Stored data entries
--

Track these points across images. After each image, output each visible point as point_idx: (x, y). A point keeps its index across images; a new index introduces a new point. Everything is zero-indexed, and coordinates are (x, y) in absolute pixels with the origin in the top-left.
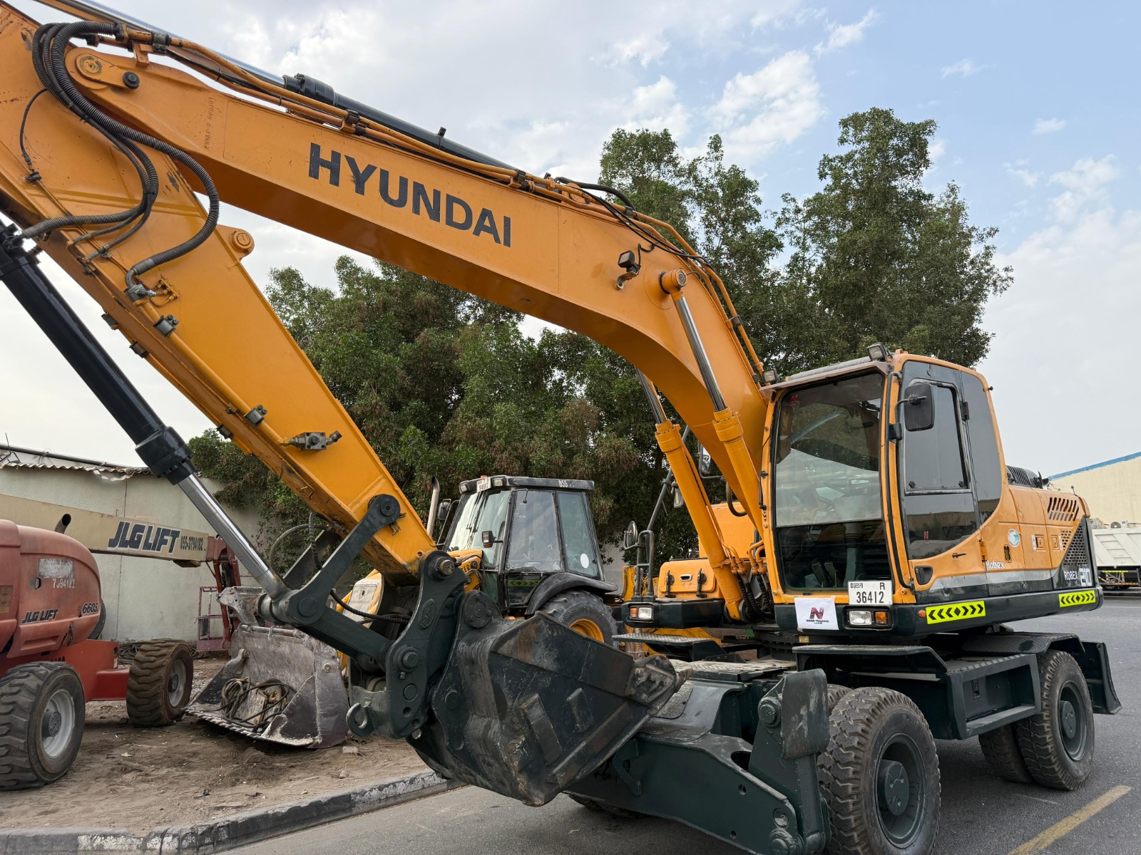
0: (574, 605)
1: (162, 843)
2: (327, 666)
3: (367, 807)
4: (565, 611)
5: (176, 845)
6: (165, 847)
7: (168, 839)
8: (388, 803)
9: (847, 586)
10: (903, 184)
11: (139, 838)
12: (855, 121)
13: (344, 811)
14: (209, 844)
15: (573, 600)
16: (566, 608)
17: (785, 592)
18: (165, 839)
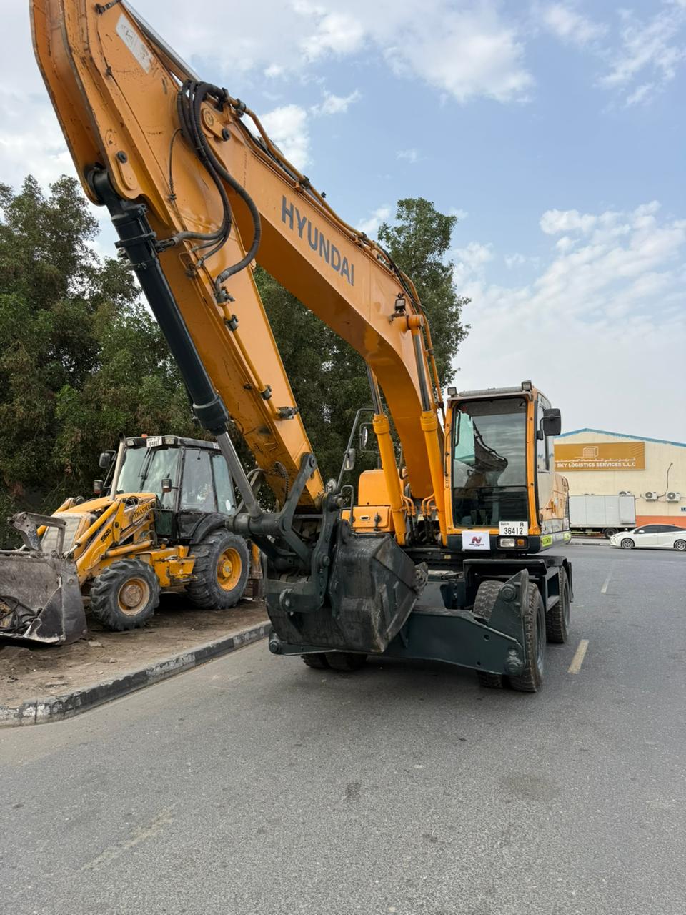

--

*EXERCISE REQUIREMENTS*. Once the pictures are set aside, what is needed is the lines from the line with "10: (903, 184)" through the end of the data, written out exactly and alone.

*SOLUTION BELOW*.
10: (903, 184)
11: (139, 838)
12: (855, 121)
13: (344, 811)
14: (209, 844)
15: (573, 600)
16: (566, 608)
17: (785, 592)
18: (165, 839)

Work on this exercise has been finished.